Union's proposal calls for local, grass roots control over schools and gives instructors more breathing room to formulate curricula.
By Howard Blume, Los Angeles Times Staff Writer
December 3, 2007
These are among the ideas a delegation of teachers and their union officers are urging L.A. schools Supt. David L. Brewer to include in the school reform plan he will present to the school board Tuesday.
If Brewer passes on the delegation's proposals, the union can go directly to the seven-member Board of Education. Employee unions recently have had success in getting the board to overrule the superintendent on health benefits for some part-time workers and on school staffing.
At stake now is the Los Angeles Unified School District's effort to turn around its 34 most troubled middle and high schools. The data suggests the urgency: As many as three-quarters of the students in these "high priority schools" scored well below grade level across multiple subjects on last year's California Standards Tests.
Whatever remedy emerges is likely to become a blueprint for widespread reform efforts. Brewer and his team are working on their 11th draft; the drafts have evolved significantly since September because of resistance inside and outside the school system.
At a meeting Friday between the district and the delegation from the United Teachers Los Angeles, union leaders were pointedly clear about what they want -- local, grass roots control over schools.

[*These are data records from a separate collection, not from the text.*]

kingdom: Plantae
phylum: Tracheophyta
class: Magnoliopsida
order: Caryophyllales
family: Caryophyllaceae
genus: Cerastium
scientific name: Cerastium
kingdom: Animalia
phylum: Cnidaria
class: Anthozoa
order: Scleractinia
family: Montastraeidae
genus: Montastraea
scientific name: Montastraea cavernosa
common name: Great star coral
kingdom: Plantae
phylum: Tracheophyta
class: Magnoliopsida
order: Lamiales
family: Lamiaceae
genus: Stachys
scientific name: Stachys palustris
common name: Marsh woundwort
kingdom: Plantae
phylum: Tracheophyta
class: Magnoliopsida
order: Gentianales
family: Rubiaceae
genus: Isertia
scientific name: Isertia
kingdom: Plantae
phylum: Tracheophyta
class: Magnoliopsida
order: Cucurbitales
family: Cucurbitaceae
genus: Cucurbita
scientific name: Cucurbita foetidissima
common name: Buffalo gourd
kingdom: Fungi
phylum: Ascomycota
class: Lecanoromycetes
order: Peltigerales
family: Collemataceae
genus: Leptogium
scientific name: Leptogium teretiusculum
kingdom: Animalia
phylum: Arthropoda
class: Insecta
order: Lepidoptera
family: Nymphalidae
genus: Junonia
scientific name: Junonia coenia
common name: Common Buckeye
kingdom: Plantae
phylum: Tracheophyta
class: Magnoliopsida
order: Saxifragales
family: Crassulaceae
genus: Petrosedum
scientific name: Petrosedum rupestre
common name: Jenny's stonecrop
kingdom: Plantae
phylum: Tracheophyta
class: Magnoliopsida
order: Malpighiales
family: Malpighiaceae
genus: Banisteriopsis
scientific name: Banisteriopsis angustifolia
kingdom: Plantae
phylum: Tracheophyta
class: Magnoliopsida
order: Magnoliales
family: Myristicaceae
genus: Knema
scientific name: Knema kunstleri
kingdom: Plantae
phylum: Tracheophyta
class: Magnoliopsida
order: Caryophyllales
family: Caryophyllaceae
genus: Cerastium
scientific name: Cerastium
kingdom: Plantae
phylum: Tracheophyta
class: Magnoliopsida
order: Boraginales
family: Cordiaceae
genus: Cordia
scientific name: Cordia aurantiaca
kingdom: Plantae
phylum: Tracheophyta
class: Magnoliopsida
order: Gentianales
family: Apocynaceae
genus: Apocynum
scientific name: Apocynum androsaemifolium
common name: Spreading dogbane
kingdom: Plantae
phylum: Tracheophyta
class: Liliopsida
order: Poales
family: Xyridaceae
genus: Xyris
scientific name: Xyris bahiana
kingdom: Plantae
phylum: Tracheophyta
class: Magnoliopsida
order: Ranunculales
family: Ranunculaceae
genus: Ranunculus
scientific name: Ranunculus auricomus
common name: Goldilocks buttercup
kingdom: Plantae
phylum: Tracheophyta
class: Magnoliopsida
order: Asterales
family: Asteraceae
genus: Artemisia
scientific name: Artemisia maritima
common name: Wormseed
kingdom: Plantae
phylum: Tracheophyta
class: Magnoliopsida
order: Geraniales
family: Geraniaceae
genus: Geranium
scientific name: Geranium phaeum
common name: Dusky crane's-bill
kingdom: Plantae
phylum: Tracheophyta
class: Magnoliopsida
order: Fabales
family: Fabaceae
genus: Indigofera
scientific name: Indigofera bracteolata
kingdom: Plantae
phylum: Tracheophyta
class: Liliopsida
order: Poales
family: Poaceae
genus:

"This is what we think makes for a good education," said Joel Jordan, the union's director of special projects, who took part in the meeting. "We don't want to continue what hasn't worked and has demoralized teachers and students."
Rhetorically, Brewer has endorsed local control, but elements of his proposal cut both ways.
The separate plans of the union and the superintendent, as well as a "Schoolhouse" framework offered in January by Mayor Antonio Villaraigosa, all cobble together widely accepted strategies, such as smaller classes and schools, and better teacher training.